Exercise aim |
What you return must be the lines from the first one below through the one containing "verlässliche Beziehungen und", exactly and with pictures excluded.

*** Data in this exercise ***

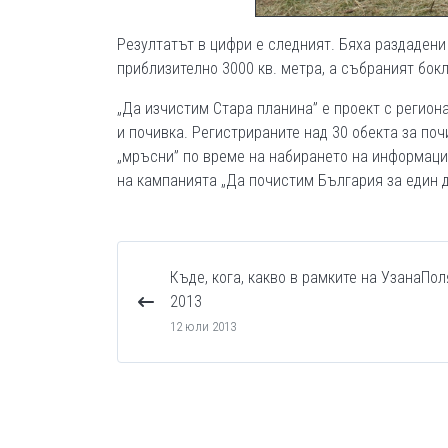
Резултатът в цифри е следният. Бяха раздадени
приблизително 3000 кв. метра, а събраният бокл
„Да изчистим Стара планина” е проект с региона
и почивка. Регистрираните над 30 обекта за поч
„мръсни” по време на набирането на информация
на кампанията „Да почистим България за един д
Къде, кога, какво в рамките на УзанаПо
2013
12 юли 2013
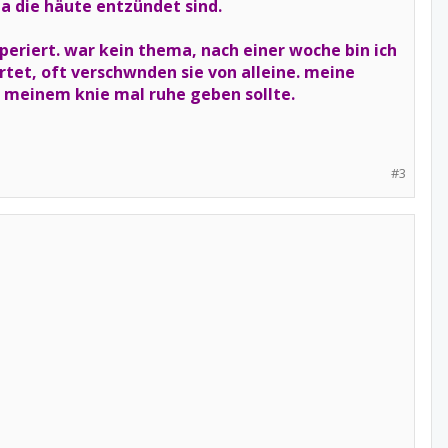
da die häute entzündet sind.
periert. war kein thema, nach einer woche bin ich
rtet, oft verschwnden sie von alleine. meine
h meinem knie mal ruhe geben sollte.
#3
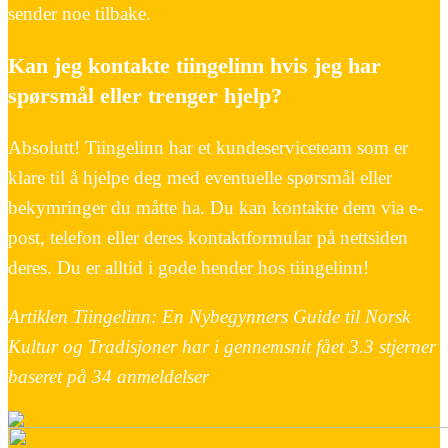
sender noe tilbake.
Kan jeg kontakte tiingelinn hvis jeg har
spørsmål eller trenger hjelp?
Absolutt! Tiingelinn har et kundeserviceteam som er
klare til å hjelpe deg med eventuelle spørsmål eller
bekymringer du måtte ha. Du kan kontakte dem via e-
post, telefon eller deres kontaktformular på nettsiden
deres. Du er alltid i gode hender hos tiingelinn!
Artiklen Tiingelinn: En Nybegynners Guide til Norsk
Kultur og Tradisjoner har i gennemsnit fået
3.3
stjerner
baseret på
34
anmeldelser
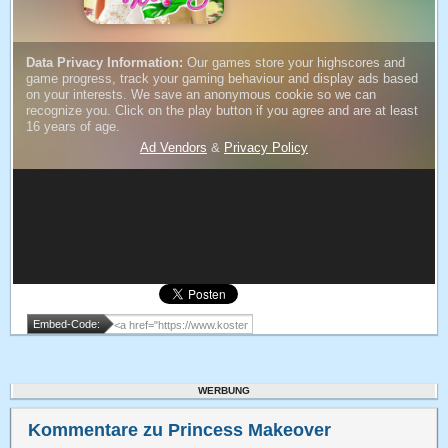
Embed-Code:
WERBUNG
Kommentare zu Princess Makeover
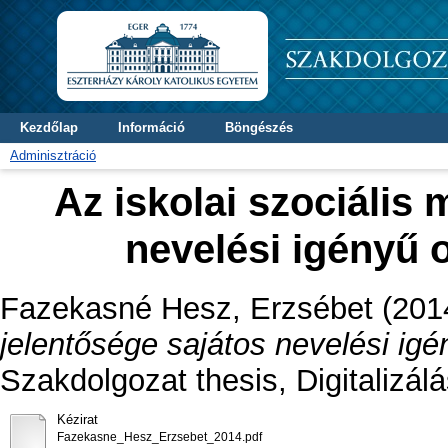
Kezdőlap
Információ
Böngészés
Adminisztráció
Az iskolai szociális
nevelési igényű 
Fazekasné Hesz, Erzsébet
(201
jelentősége sajátos nevelési ig
Szakdolgozat thesis, Digitalizál
Kézirat
Fazekasne_Hesz_Erzsebet_2014.pdf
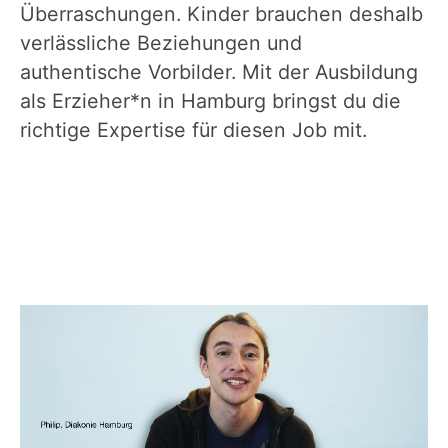
Überraschungen. Kinder brauchen deshalb
verlässliche Beziehungen und
authentische Vorbilder. Mit der Ausbildung
als Erzieher*n in Hamburg bringst du die
richtige Expertise für diesen Job mit.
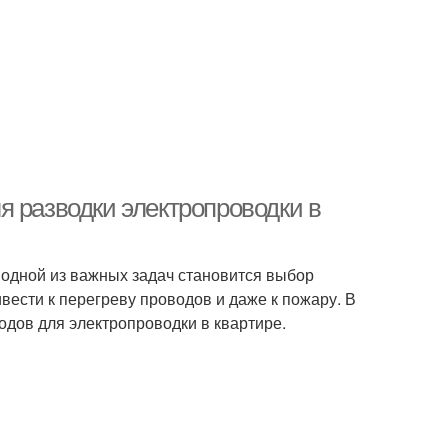
я разводки электропроводки в
 одной из важных задач становится выбор
ести к перегреву проводов и даже к пожару. В
одов для электропроводки в квартире.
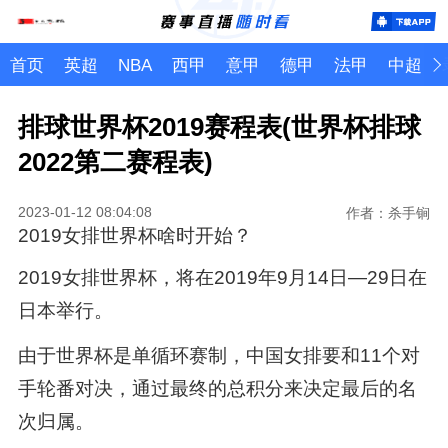
首页
英超
NBA
西甲
意甲
德甲
法甲
中超
排球世界杯2019赛程表(世界杯排球
2022第二赛程表)
2023-01-12 08:04:08
作者：杀手锏
2019女排世界杯啥时开始？
2019女排世界杯，将在2019年9月14日—29日在
日本举行。
由于世界杯是单循环赛制，中国女排要和11个对
手轮番对决，通过最终的总积分来决定最后的名
次归属。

*** End of Data in this exercise ***

Solution to this exercise |
Резултатът в цифри е следният. Бяха раздадени
приблизително 3000 кв. метра, а събраният бокл
„Да изчистим Стара планина” е проект с региона
и почивка. Регистрираните над 30 обекта за поч
„мръсни” по време на набирането на информация
на кампанията „Да почистим България за един д
Къде, кога, какво в рамките на УзанаПо
2013
12 юли 2013
da die häute entzündet sind.
periert. war kein thema, nach einer woche bin ich
rtet, oft verschwnden sie von alleine. meine
h meinem knie mal ruhe geben sollte.
#3
sender noe tilbake.
Kan jeg kontakte tiingelinn hvis jeg har
spørsmål eller trenger hjelp?
Absolutt! Tiingelinn har et kundeserviceteam som er
klare til å hjelpe deg med eventuelle spørsmål eller
bekymringer du måtte ha. Du kan kontakte dem via e-
post, telefon eller deres kontaktformular på nettsiden
deres. Du er alltid i gode hender hos tiingelinn!
Artiklen Tiingelinn: En Nybegynners Guide til Norsk
Kultur og Tradisjoner har i gennemsnit fået
3.3
stjerner
baseret på
34
anmeldelser
Embed-Code:
WERBUNG
Kommentare zu Princess Makeover
Kezdőlap
Információ
Böngészés
Adminisztráció
Az iskolai szociális
nevelési igényű 
Fazekasné Hesz, Erzsébet
(201
jelentősége sajátos nevelési ig
Szakdolgozat thesis, Digitalizál
Kézirat
Fazekasne_Hesz_Erzsebet_2014.pdf
Überraschungen. Kinder brauchen deshalb
verlässliche Beziehungen und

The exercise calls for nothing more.